Zunächst einmal sollten wir uns nicht ins Bockshorn jagen lassen. Die Realitäten der zurückliegenden europäischen Entwicklungen belegen, dass die jeweils unter dem Dach der einzelnen Nationalstaaten vereinten Regionen und Landsmannschaften keineswegs ausnahmslos mit dem Ausmaß der ihnen zugedachten demokratischen Mitbestimmungsrechte zufrieden sind. Denkt man etwa an den nahezu täglich neu aufflammenden Streit zwischen Flamen und Wallonen in Belgien, an die immer aggressiver werdenden Unabhängigkeitsbestrebungen in Schottland oder – nicht zuletzt! – an die teilweise mörderischen Auseinandersetzungen mit der baskischen Terrororganisation ETA in Spanien, wird auch sofort klar, dass es sich nicht um Ausnahmenfälle handelt, die vernachlässigt werden können.
*
»E pluribus unum« – »Aus den vielen das eine«: So lautet der Sinnspruch im Staatswappen der Vereinigten Staaten von Amerika. Um zu verstehen, wie sehr das gesamte politische Geschehen des bei weitem mächtigsten Staates der Erde bis heute durch diesen Grundsatz geprägt ist, genügt schon ein ganz kurzer Blick auf seine Entstehungsgeschichte.

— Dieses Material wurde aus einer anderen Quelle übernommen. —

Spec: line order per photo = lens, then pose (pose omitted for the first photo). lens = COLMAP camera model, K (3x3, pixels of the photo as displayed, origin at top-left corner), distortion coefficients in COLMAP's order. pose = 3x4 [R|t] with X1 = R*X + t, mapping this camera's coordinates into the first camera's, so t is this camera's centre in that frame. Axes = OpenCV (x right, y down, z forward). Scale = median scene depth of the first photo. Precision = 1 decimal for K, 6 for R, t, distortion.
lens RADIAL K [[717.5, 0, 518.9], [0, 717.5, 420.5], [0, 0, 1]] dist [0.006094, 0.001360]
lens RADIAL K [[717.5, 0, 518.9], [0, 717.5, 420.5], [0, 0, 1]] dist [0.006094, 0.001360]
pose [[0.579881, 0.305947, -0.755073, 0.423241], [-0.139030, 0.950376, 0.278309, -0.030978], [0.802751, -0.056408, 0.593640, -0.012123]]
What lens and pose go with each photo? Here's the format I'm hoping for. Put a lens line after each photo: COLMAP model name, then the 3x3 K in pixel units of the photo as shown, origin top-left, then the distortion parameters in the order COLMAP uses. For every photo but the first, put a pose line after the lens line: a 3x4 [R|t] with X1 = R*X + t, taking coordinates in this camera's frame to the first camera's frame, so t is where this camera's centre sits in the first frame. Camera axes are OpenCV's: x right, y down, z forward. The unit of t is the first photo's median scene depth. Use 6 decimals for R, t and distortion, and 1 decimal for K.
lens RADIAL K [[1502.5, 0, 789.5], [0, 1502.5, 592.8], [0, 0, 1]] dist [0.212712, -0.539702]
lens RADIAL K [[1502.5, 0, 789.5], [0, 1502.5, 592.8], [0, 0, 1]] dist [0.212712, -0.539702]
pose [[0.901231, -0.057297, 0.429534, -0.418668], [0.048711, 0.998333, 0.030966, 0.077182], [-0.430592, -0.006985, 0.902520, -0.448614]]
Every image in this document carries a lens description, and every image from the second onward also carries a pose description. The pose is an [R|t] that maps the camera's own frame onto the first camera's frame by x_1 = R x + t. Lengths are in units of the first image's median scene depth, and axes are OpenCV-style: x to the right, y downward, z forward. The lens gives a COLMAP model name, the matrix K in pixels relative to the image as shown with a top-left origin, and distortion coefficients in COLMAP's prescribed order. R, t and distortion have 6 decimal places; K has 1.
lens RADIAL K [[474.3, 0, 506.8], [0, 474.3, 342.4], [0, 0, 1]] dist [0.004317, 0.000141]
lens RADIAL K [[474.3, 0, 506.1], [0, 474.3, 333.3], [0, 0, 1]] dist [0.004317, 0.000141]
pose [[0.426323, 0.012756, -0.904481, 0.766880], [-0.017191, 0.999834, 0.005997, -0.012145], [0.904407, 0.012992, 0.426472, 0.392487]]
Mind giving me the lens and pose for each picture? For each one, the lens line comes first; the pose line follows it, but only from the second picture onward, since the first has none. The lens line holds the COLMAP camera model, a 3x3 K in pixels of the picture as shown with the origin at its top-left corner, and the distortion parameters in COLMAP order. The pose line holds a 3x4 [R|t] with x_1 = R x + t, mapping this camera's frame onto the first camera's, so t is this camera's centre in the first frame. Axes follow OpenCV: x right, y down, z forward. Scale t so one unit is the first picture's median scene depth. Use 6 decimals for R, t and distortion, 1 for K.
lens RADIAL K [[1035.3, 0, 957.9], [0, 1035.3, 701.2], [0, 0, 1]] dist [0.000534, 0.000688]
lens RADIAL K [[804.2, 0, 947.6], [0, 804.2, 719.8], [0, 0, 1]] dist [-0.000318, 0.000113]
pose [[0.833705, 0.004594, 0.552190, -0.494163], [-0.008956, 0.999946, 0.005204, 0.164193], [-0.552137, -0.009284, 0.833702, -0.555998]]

Nach der 1776 gemeinsam durch die 13 voneinander unabhängigen Gründungsstaaten erklärten Loslösung von ihrem Mutterland England – der »Declaration of Independence« – entwickelte sich eine jahrelange Auseinandersetzung über die Grundzüge einer Verfassung für die angestrebte staatliche Vereinigung. Kontrahenten waren die sogenannten »Federalists«, die eine weitgehend zentralisierte Staatsstruktur anstrebten, und die sich damals als »Democratic-Republicans« bezeichnenden Anhänger einer durch möglichst wenige zentrale Funktionen eingeengten Rolle der Einzelstaaten.